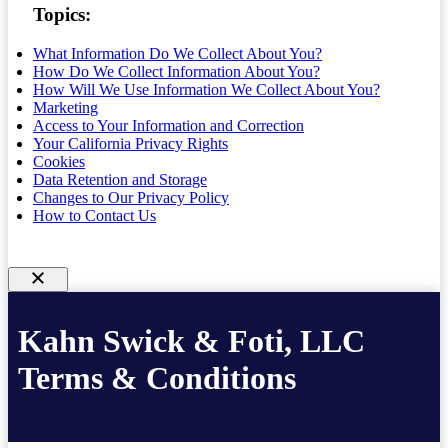
Topics:
What Information Do We Collect About You?
How Do We Collect Information About You?
How Will We Use Information We Collect About You?
Marketing
Access to Your Information and Correction
Your California Privacy Rights
Cookies
Data Retention and Storage
Changes to Our Privacy Policy
How to Contact Us
Kahn Swick & Foti, LLC
Terms & Conditions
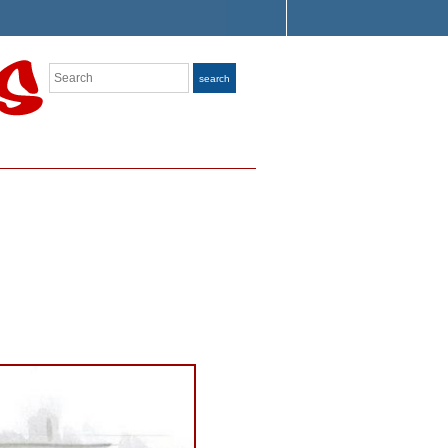
Search
search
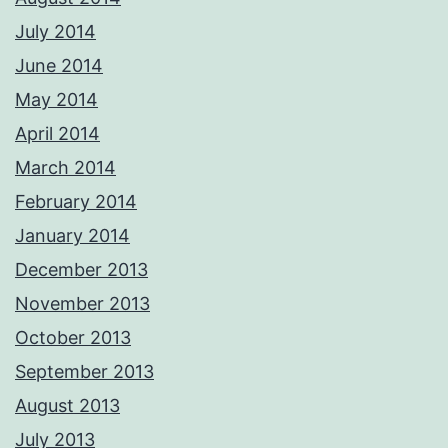
July 2014
June 2014
May 2014
April 2014
March 2014
February 2014
January 2014
December 2013
November 2013
October 2013
September 2013
August 2013
July 2013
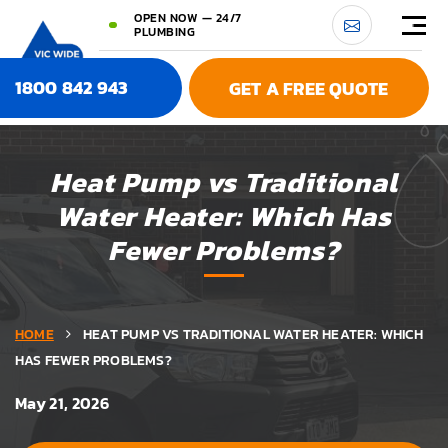
OPEN NOW — 24/7
PLUMBING
1800 842 943
GET A FREE QUOTE
Heat Pump vs Traditional
Water Heater: Which Has
Fewer Problems?
HOME
HEAT PUMP VS TRADITIONAL WATER HEATER: WHICH
HAS FEWER PROBLEMS?
May 21, 2026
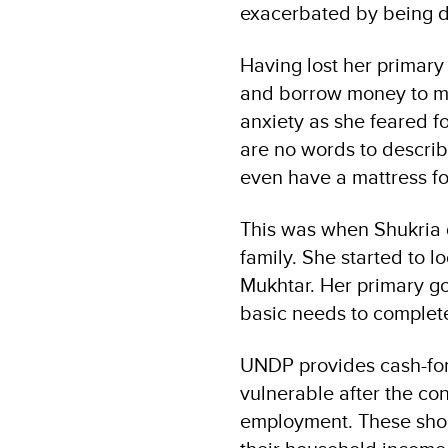
exacerbated by being d
Having lost her primary
and borrow money to ma
anxiety as she feared fo
are no words to descri
even have a mattress for
This was when Shukria d
family. She started to l
Mukhtar. Her primary go
basic needs to complete
UNDP provides cash-for-
vulnerable after the con
employment. These short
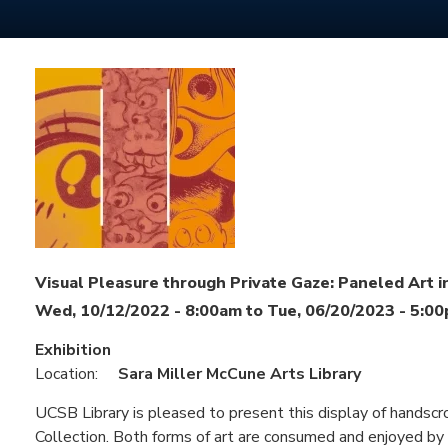
Visual Pleasure through Private Gaze: Paneled Art i
Wed, 10/12/2022 - 8:00am
to
Tue, 06/20/2023 - 5:0
Exhibition
Location:
Sara Miller McCune Arts Library
UCSB Library is pleased to present this display of handscr
Collection. Both forms of art are consumed and enjoyed by i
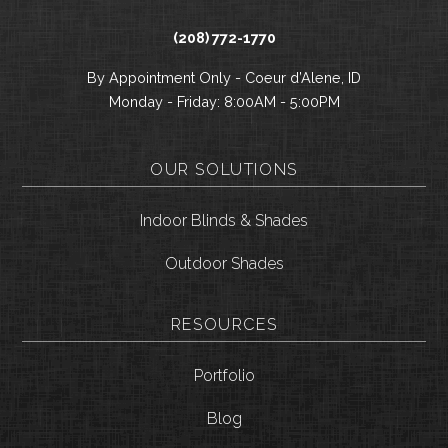
(208) 772-1770
By Appointment Only - Coeur d’Alene, ID
Monday - Friday: 8:00AM - 5:00PM
OUR SOLUTIONS
Indoor Blinds & Shades
Outdoor Shades
RESOURCES
Portfolio
Blog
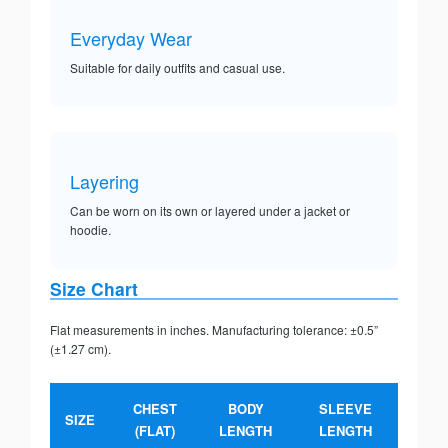
Everyday Wear
Suitable for daily outfits and casual use.
Layering
Can be worn on its own or layered under a jacket or
hoodie.
Size Chart
Flat measurements in inches. Manufacturing tolerance: ±0.5”
(±1.27 cm).
CHEST
BODY
SLEEVE
SIZE
(FLAT)
LENGTH
LENGTH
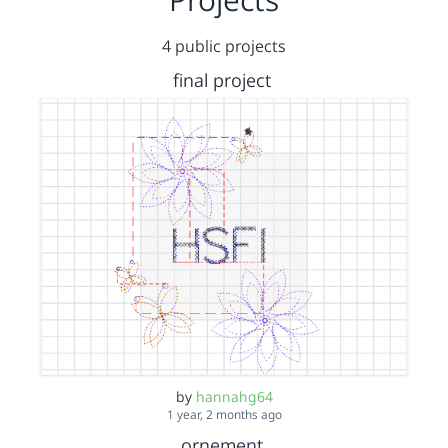
4 public projects
final project
by
hannahg64
1 year, 2 months ago
ornement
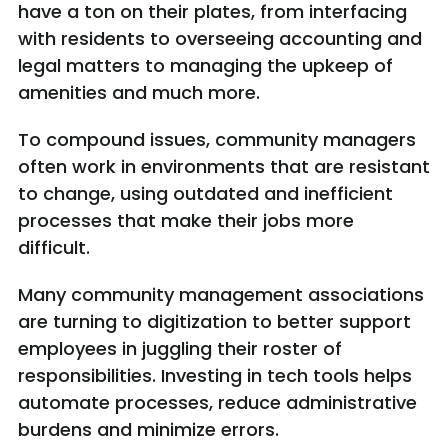
have a ton on their plates, from interfacing
with residents to overseeing accounting and
legal matters to managing the upkeep of
amenities and much more.
To compound issues, community managers
often work in environments that are resistant
to change, using outdated and inefficient
processes that make their jobs more
difficult.
Many community management associations
are turning to digitization to better support
employees in juggling their roster of
responsibilities. Investing in tech tools helps
automate processes, reduce administrative
burdens and minimize errors.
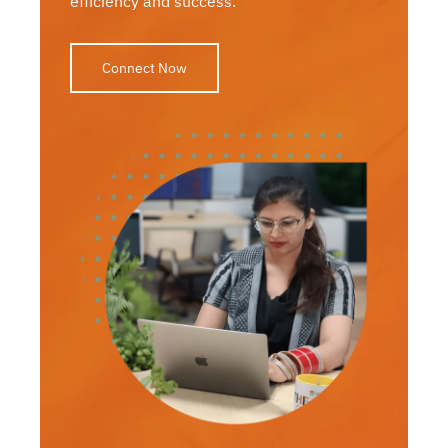
efficiency and success.
Connect Now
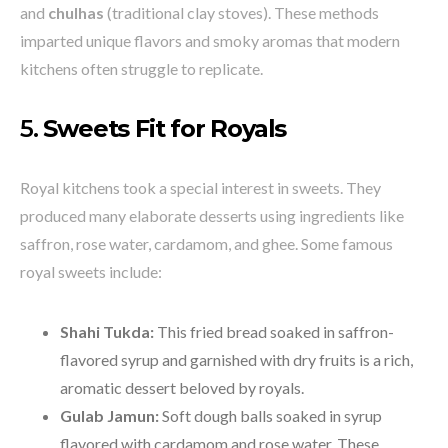
and
chulhas
(traditional clay stoves). These methods
imparted unique flavors and smoky aromas that modern
kitchens often struggle to replicate.
5.
Sweets Fit for Royals
Royal kitchens took a special interest in sweets. They
produced many elaborate desserts using ingredients like
saffron, rose water, cardamom, and ghee. Some famous
royal sweets include:
Shahi Tukda:
This fried bread soaked in saffron-
flavored syrup and garnished with dry fruits is a rich,
aromatic dessert beloved by royals.
Gulab Jamun:
Soft dough balls soaked in syrup
flavored with cardamom and rose water. These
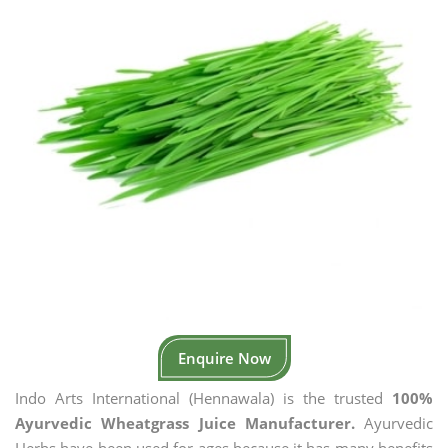
Enquire Now
Indo Arts International (Hennawala) is the trusted
100%
Ayurvedic Wheatgrass Juice Manufacturer.
Ayurvedic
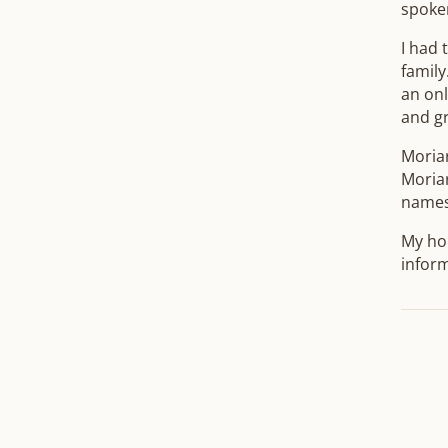
spoke
I had 
family
an onl
and g
Moria
Moriar
names
My hop
inform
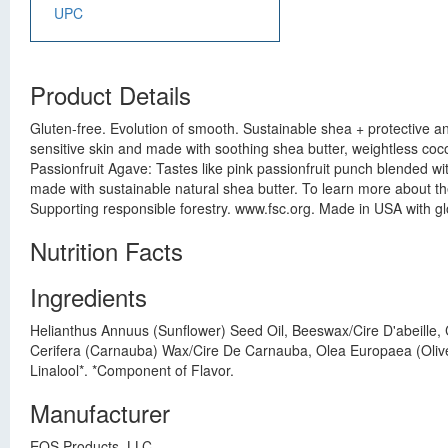
UPC
Product Details
Gluten-free. Evolution of smooth. Sustainable shea + protective a
sensitive skin and made with soothing shea butter, weightless cocon
Passionfruit Agave: Tastes like pink passionfruit punch blended w
made with sustainable natural shea butter. To learn more about th
Supporting responsible forestry. www.fsc.org. Made in USA with gl
Nutrition Facts
Ingredients
Helianthus Annuus (Sunflower) Seed Oil, Beeswax/Cire D'abeille,
Cerifera (Carnauba) Wax/Cire De Carnauba, Olea Europaea (Olive) F
Linalool*. *Component of Flavor.
Manufacturer
EOS Products, LLC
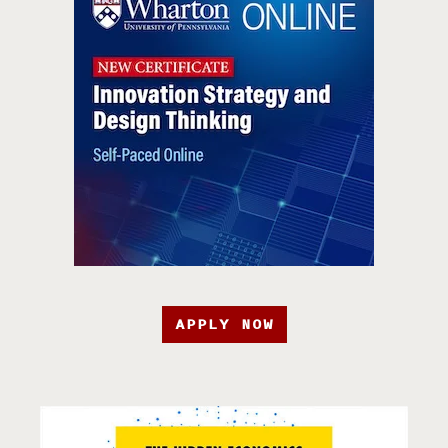
APPLY NOW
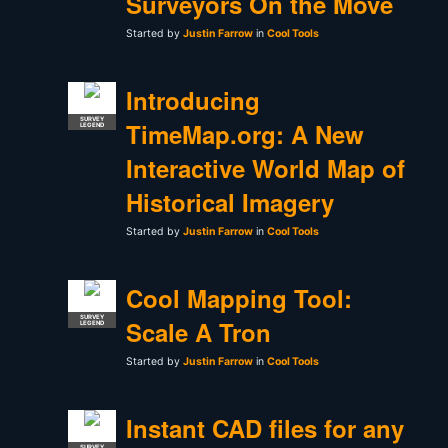
Surveyors On the Move
Started by
Justin Farrow
in
Cool Tools
Introducing
SURVEY
TimeMap.org: A New
LEGEND
Interactive World Map of
Historical Imagery
Started by
Justin Farrow
in
Cool Tools
Cool Mapping Tool:
SURVEY
Scale A Tron
LEGEND
Started by
Justin Farrow
in
Cool Tools
Instant CAD files for any
SURVEY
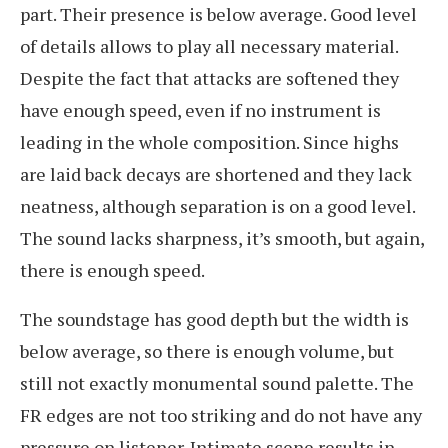
part. Their presence is below average. Good level
of details allows to play all necessary material.
Despite the fact that attacks are softened they
have enough speed, even if no instrument is
leading in the whole composition. Since highs
are laid back decays are shortened and they lack
neatness, although separation is on a good level.
The sound lacks sharpness, it’s smooth, but again,
there is enough speed.
The soundstage has good depth but the width is
below average, so there is enough volume, but
still not exactly monumental sound palette. The
FR edges are not too striking and do not have any
pressure on listener. Intimate scene results in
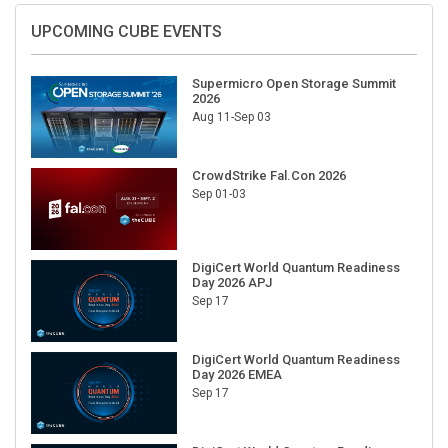
UPCOMING CUBE EVENTS
Supermicro Open Storage Summit
2026
Aug 11-Sep 03
CrowdStrike Fal.Con 2026
Sep 01-03
DigiCert World Quantum Readiness
Day 2026 APJ
Sep 17
DigiCert World Quantum Readiness
Day 2026 EMEA
Sep 17
DigiCert World Quantum Readiness
Day 2026 AMS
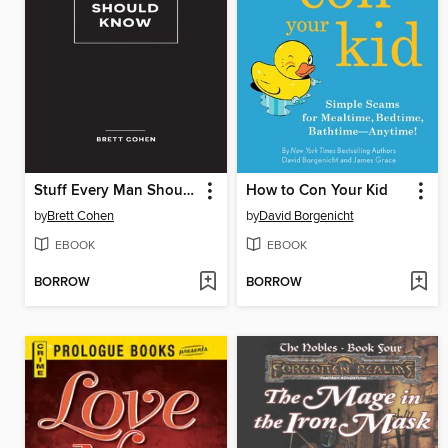
Stuff Every Man Should Know
How to Con Your Kid
by
Brett Cohen
by
David Borgenicht
EBOOK
EBOOK
BORROW
BORROW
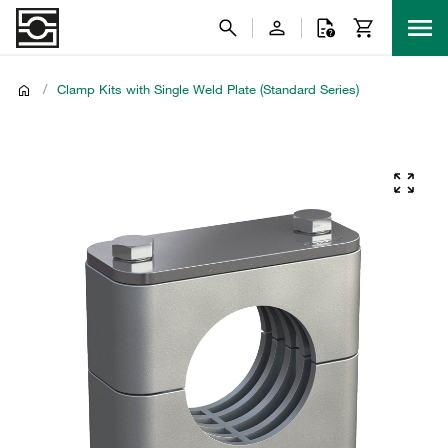
/
Clamp Kits with Single Weld Plate (Standard Series)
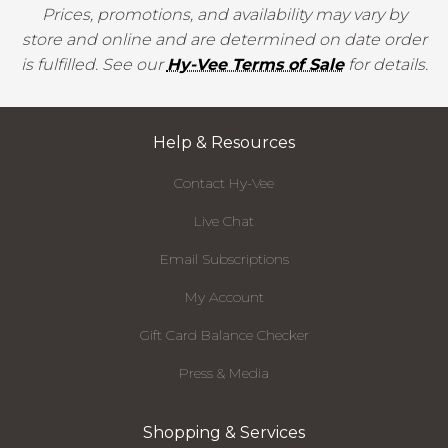
Prices, promotions, and availability may vary by
store and online and are determined on date order
is fulfilled. See our
Hy-Vee Terms of Sale
for details.
Help & Resources
Contact Hy-Vee
Live Chat
Email Subscriptions
My Account
Gift Card Balance Checker
Press & Media
Shopping & Services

» About this exercise
Output the entries above exactly. Drop the pictures.

» Solution
Topics:
What Information Do We Collect About You?
How Do We Collect Information About You?
How Will We Use Information We Collect About You?
Marketing
Access to Your Information and Correction
Your California Privacy Rights
Cookies
Data Retention and Storage
Changes to Our Privacy Policy
How to Contact Us
Kahn Swick & Foti, LLC
Terms & Conditions
Search
search
July 2014
June 2014
May 2014
April 2014
March 2014
February 2014
January 2014
December 2013
November 2013
October 2013
September 2013
August 2013
July 2013
OPEN NOW — 24/7
PLUMBING
1800 842 943
GET A FREE QUOTE
Heat Pump vs Traditional
Water Heater: Which Has
Fewer Problems?
HOME
HEAT PUMP VS TRADITIONAL WATER HEATER: WHICH
HAS FEWER PROBLEMS?
May 21, 2026
exacerbated by being d
Having lost her primary
and borrow money to ma
anxiety as she feared fo
are no words to descri
even have a mattress for
This was when Shukria d
family. She started to l
Mukhtar. Her primary go
basic needs to complete
UNDP provides cash-for-
vulnerable after the con
employment. These short
Visual Pleasure through Private Gaze: Paneled Art i
Wed, 10/12/2022 - 8:00am
to
Tue, 06/20/2023 - 5:0
Exhibition
Location:
Sara Miller McCune Arts Library
UCSB Library is pleased to present this display of handscr
Collection. Both forms of art are consumed and enjoyed by i
(208) 772-1770
By Appointment Only - Coeur d’Alene, ID
Monday - Friday: 8:00AM - 5:00PM
OUR SOLUTIONS
Indoor Blinds & Shades
Outdoor Shades
RESOURCES
Portfolio
Blog
Everyday Wear
Suitable for daily outfits and casual use.
Layering
Can be worn on its own or layered under a jacket or
hoodie.
Size Chart
Flat measurements in inches. Manufacturing tolerance: ±0.5”
(±1.27 cm).
CHEST
BODY
SLEEVE
SIZE
(FLAT)
LENGTH
LENGTH
4 public projects
final project
by
hannahg64
1 year, 2 months ago
ornement
have a ton on their plates, from interfacing
with residents to overseeing accounting and
legal matters to managing the upkeep of
amenities and much more.
To compound issues, community managers
often work in environments that are resistant
to change, using outdated and inefficient
processes that make their jobs more
difficult.
Many community management associations
are turning to digitization to better support
employees in juggling their roster of
responsibilities. Investing in tech tools helps
automate processes, reduce administrative
burdens and minimize errors.
efficiency and success.
Connect Now
and
chulhas
(traditional clay stoves). These methods
imparted unique flavors and smoky aromas that modern
kitchens often struggle to replicate.
5.
Sweets Fit for Royals
Royal kitchens took a special interest in sweets. They
produced many elaborate desserts using ingredients like
saffron, rose water, cardamom, and ghee. Some famous
royal sweets include:
Shahi Tukda:
This fried bread soaked in saffron-
flavored syrup and garnished with dry fruits is a rich,
aromatic dessert beloved by royals.
Gulab Jamun:
Soft dough balls soaked in syrup
flavored with cardamom and rose water. These
Enquire Now
Indo Arts International (Hennawala) is the trusted
100%
Ayurvedic Wheatgrass Juice Manufacturer.
Ayurvedic
spoke
I had 
family
an onl
and g
Moria
Moriar
names
My hop
inform
UPC
Product Details
Gluten-free. Evolution of smooth. Sustainable shea + protective a
sensitive skin and made with soothing shea butter, weightless cocon
Passionfruit Agave: Tastes like pink passionfruit punch blended w
made with sustainable natural shea butter. To learn more about th
Supporting responsible forestry. www.fsc.org. Made in USA with gl
Nutrition Facts
Ingredients
Helianthus Annuus (Sunflower) Seed Oil, Beeswax/Cire D'abeille,
Cerifera (Carnauba) Wax/Cire De Carnauba, Olea Europaea (Olive) F
Linalool*. *Component of Flavor.
Manufacturer
EOS Products, LLC
APPLY NOW
Surveyors On the Move
Started by
Justin Farrow
in
Cool Tools
Introducing
SURVEY
TimeMap.org: A New
LEGEND
Interactive World Map of
Historical Imagery
Started by
Justin Farrow
in
Cool Tools
Cool Mapping Tool:
SURVEY
Scale A Tron
LEGEND
Started by
Justin Farrow
in
Cool Tools
Instant CAD files for any
SURVEY
part. Their presence is below average. Good level
of details allows to play all necessary material.
Despite the fact that attacks are softened they
have enough speed, even if no instrument is
leading in the whole composition. Since highs
are laid back decays are shortened and they lack
neatness, although separation is on a good level.
The sound lacks sharpness, it’s smooth, but again,
there is enough speed.
The soundstage has good depth but the width is
below average, so there is enough volume, but
still not exactly monumental sound palette. The
FR edges are not too striking and do not have any
pressure on listener. Intimate scene results in
UPCOMING CUBE EVENTS
Supermicro Open Storage Summit
2026
Aug 11-Sep 03
CrowdStrike Fal.Con 2026
Sep 01-03
DigiCert World Quantum Readiness
Day 2026 APJ
Sep 17
DigiCert World Quantum Readiness
Day 2026 EMEA
Sep 17
DigiCert World Quantum Readiness
Day 2026 AMS
Stuff Every Man Should Know
How to Con Your Kid
by
Brett Cohen
by
David Borgenicht
EBOOK
EBOOK
BORROW
BORROW
/
Clamp Kits with Single Weld Plate (Standard Series)
Prices, promotions, and availability may vary by
store and online and are determined on date order
is fulfilled. See our
Hy-Vee Terms of Sale
for details.
Help & Resources
Contact Hy-Vee
Live Chat
Email Subscriptions
My Account
Gift Card Balance Checker
Press & Media
Shopping & Services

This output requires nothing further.